## Recorded information:
· · · · · · ·
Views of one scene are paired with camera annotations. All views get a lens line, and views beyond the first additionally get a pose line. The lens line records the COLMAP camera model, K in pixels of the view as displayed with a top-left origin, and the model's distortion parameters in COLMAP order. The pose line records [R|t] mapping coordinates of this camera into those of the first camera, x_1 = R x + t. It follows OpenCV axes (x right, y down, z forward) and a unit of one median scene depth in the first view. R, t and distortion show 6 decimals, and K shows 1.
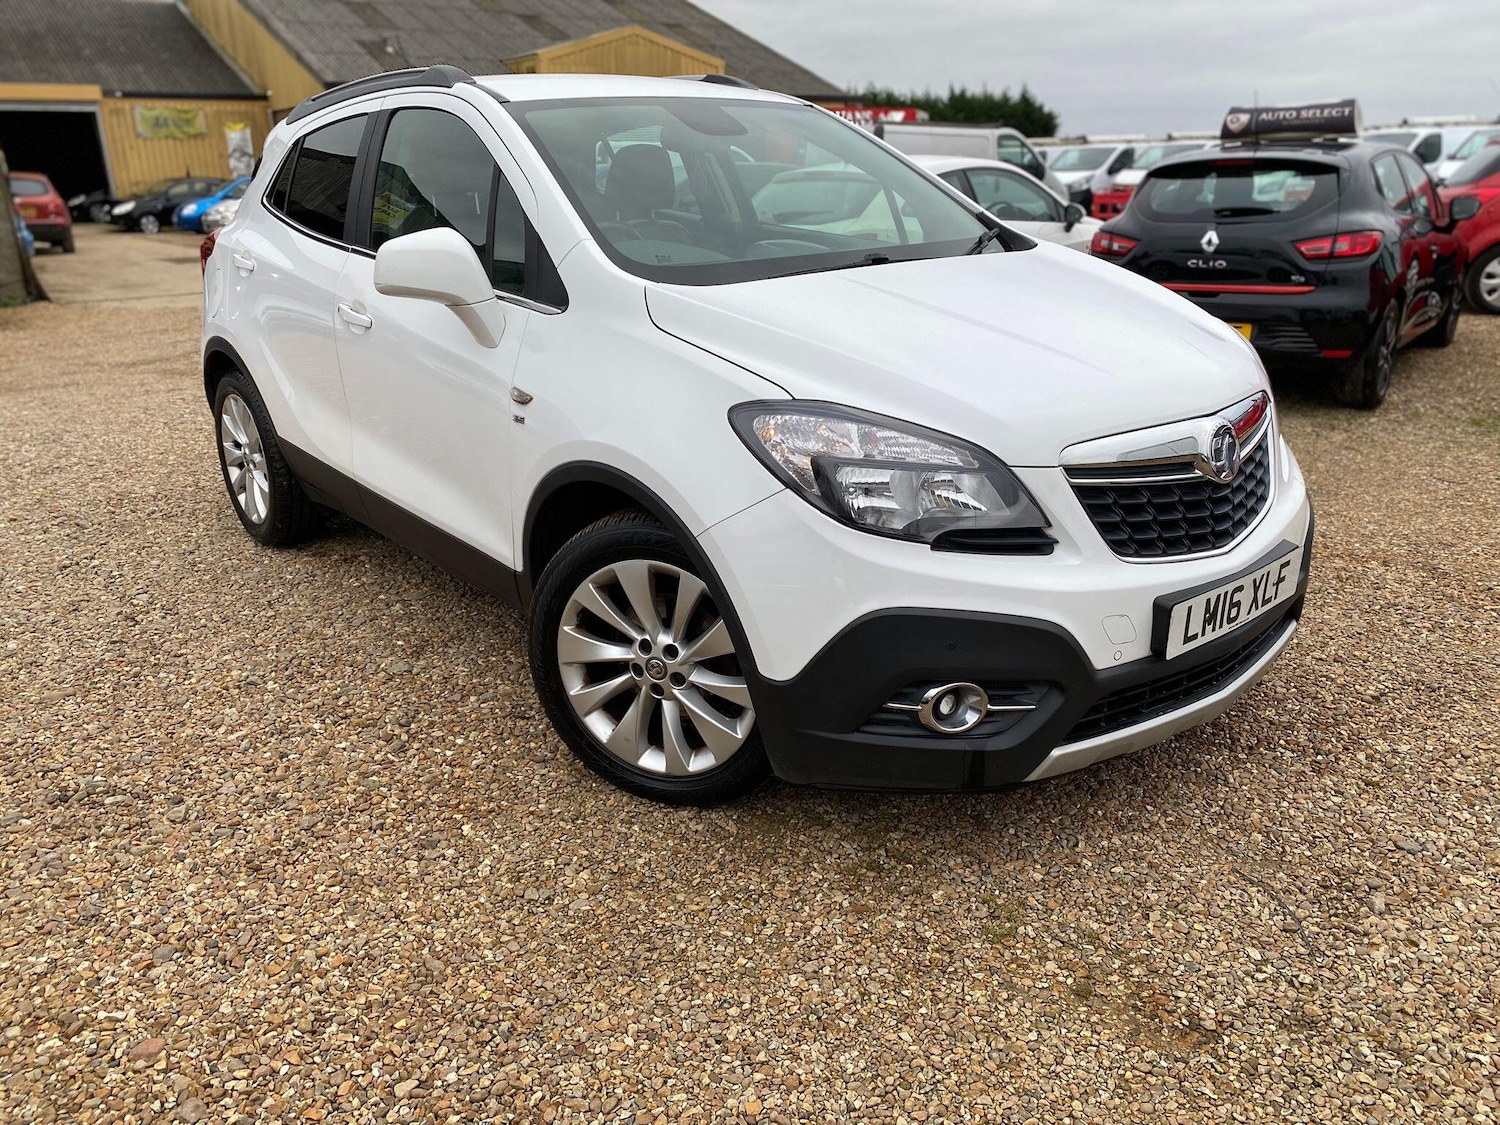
lens RADIAL K [[1123.8, 0, 751.6], [0, 1123.8, 557.0], [0, 0, 1]] dist [0.012801, -0.002089]
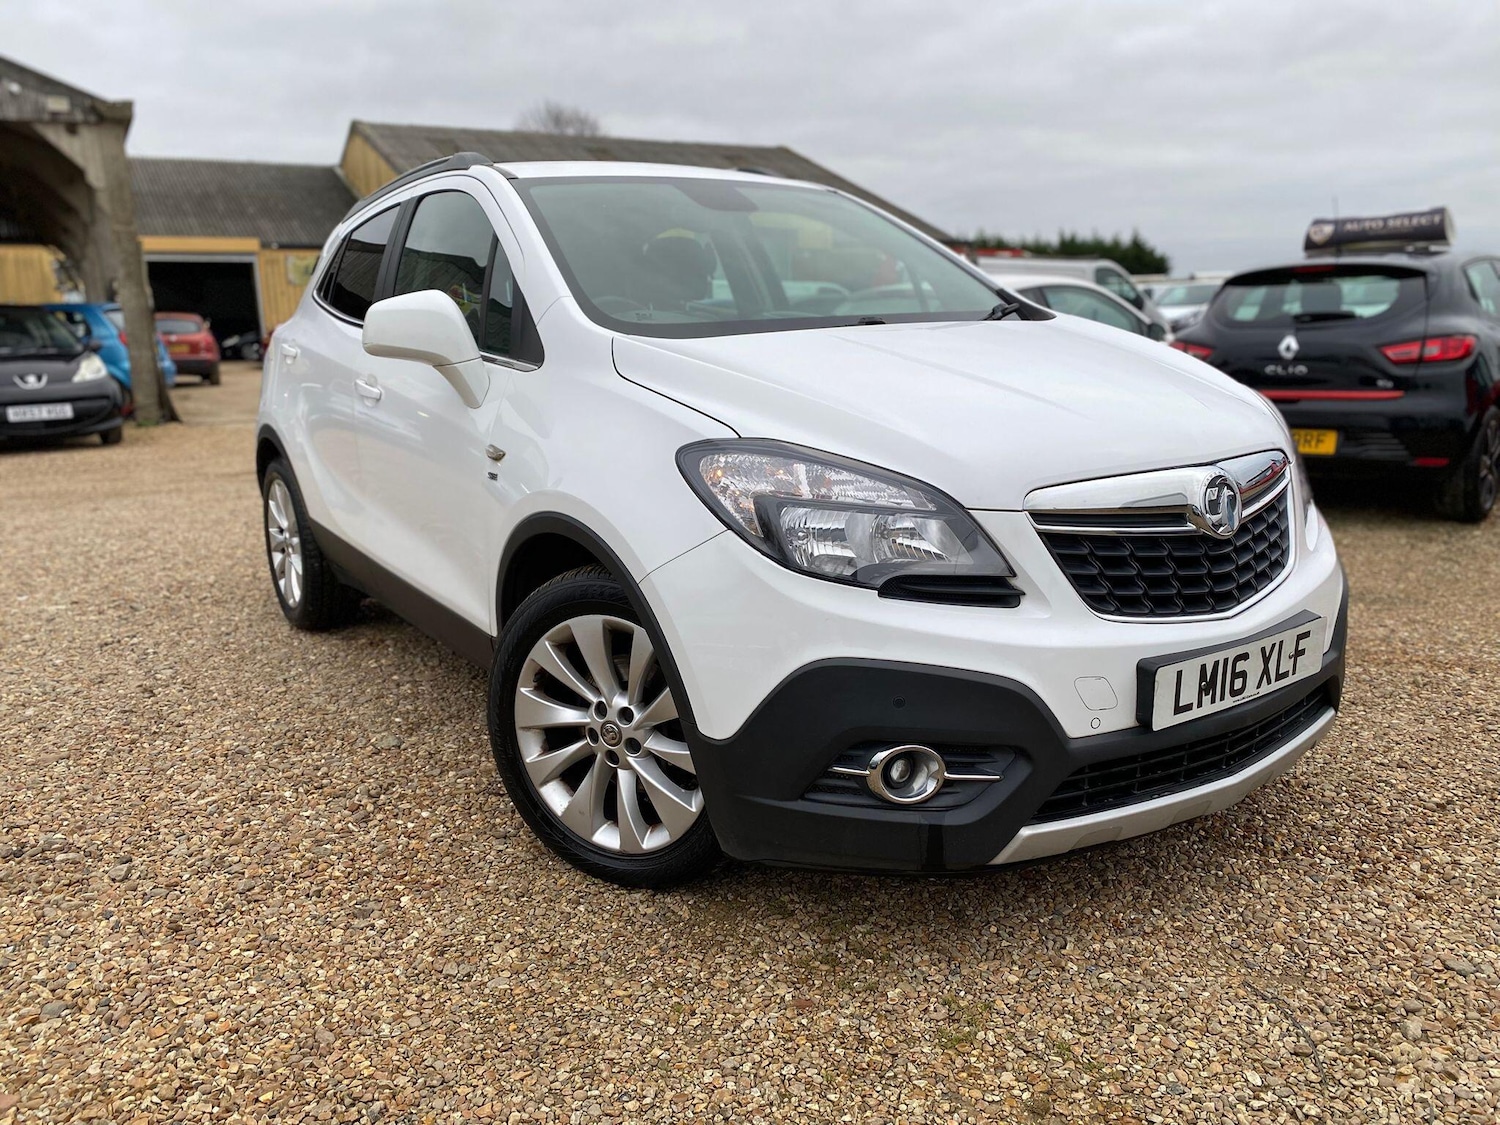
lens RADIAL K [[1127.3, 0, 746.1], [0, 1127.3, 554.5], [0, 0, 1]] dist [0.011205, 0.000302]
pose [[0.995079, 0.015061, -0.097935, 0.120463], [-0.026571, 0.992741, -0.117304, 0.059927], [0.095457, 0.119329, 0.988255, 0.064065]]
· · · · · · ·
## About this task:
Down to the last line, print the material exactly, but not its pictures.

## Result of this exercise:
Views of one scene are paired with camera annotations. All views get a lens line, and views beyond the first additionally get a pose line. The lens line records the COLMAP camera model, K in pixels of the view as displayed with a top-left origin, and the model's distortion parameters in COLMAP order. The pose line records [R|t] mapping coordinates of this camera into those of the first camera, x_1 = R x + t. It follows OpenCV axes (x right, y down, z forward) and a unit of one median scene depth in the first view. R, t and distortion show 6 decimals, and K shows 1.
lens RADIAL K [[1123.8, 0, 751.6], [0, 1123.8, 557.0], [0, 0, 1]] dist [0.012801, -0.002089]
lens RADIAL K [[1127.3, 0, 746.1], [0, 1127.3, 554.5], [0, 0, 1]] dist [0.011205, 0.000302]
pose [[0.995079, 0.015061, -0.097935, 0.120463], [-0.026571, 0.992741, -0.117304, 0.059927], [0.095457, 0.119329, 0.988255, 0.064065]]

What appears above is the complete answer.